Some of these changes scheduled through 2014 include the renovation of the first floor public service desk, the addition of a new mural behind this desk and a second floor makeover.
Over a million dollars in allocations from the technology fee paid for the renovations, the most central of which will be the Academic Skills and Knowledge Center, where students can expect to find computer lab, laptop bar and reading zone. The AskCenter will serve as the equivalent of the Green Library’s Hub at MMC.
The renovations should end by late summer 2014, according to Cooper. He publicly unveiled the mural on Nov. 7.

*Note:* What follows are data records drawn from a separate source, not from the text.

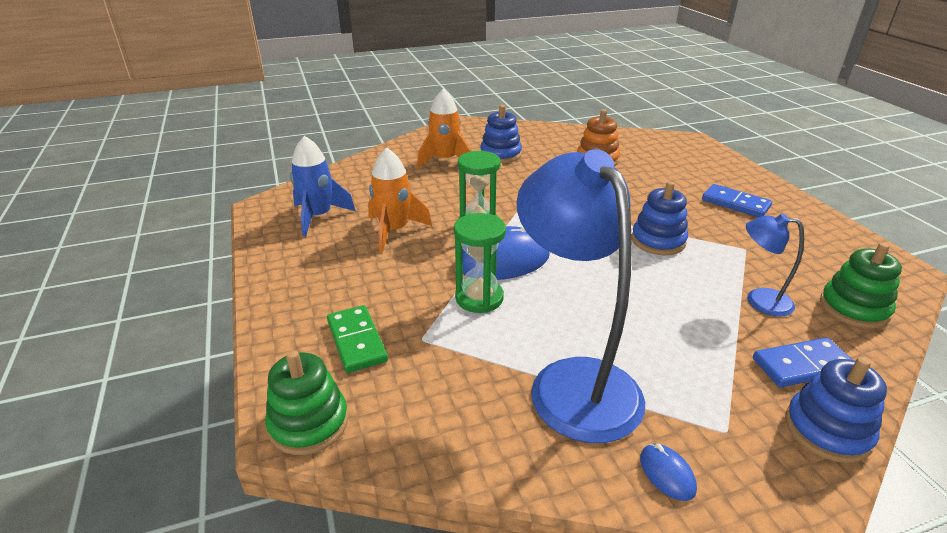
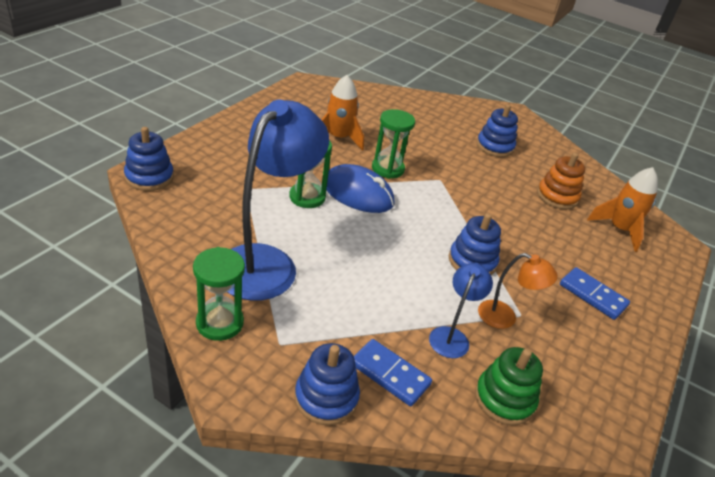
camera: 45 degrees right, 5 degrees up
(309, 423) = (149, 177): green stacking toy -> blue stacking toy
(318, 217) = (319, 105): blue rocket -> none
(357, 341) = (222, 167): green domino -> none
(445, 160) = (450, 125): orange rocket -> orange rocket (619, 229)
(667, 474) = (220, 323): blue mouse -> green hourglass
(735, 203) = (592, 295): blue domino -> blue domino turned 45 degrees counterclockwise
(745, 259) = (505, 317): none -> orange lamp
(759, 300) = (452, 336): blue lamp -> blue lamp turned 45 degrees clockwise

Jim Riach, lecturer of Environmental Studies and member of Project Amazonas (a humanitarian and environmental non-profit research organization) established strategies to address health, conservation and development needs in the Peruvian Amazon.
Riach met Choclote at a comic festival in Iquitos, Peru, in 2008. Impressed by Choclote’s talents, Riach said a light bulb lit up when he met the artist and realized they shared goals.
“It is nice to differentiate Jaime’s art from other art in Iquitos,” Riach said.
In one weekend, Choclote finished the draft for the design of the mural, which he then sent for the approval of Cooper and the Hubert Library staff. Riach financed the trip from Iquitos to Miami, and the Kuyayky Foundation, a non-profit organization dedicated to the promotion and development of Andean music and culture, made it possible for Choclote to stay in the Kuyayky founders’ home while painting the mural.
“The mural is a great addition to the library,” Cooper said. “We did pull together as a team to make this happen.”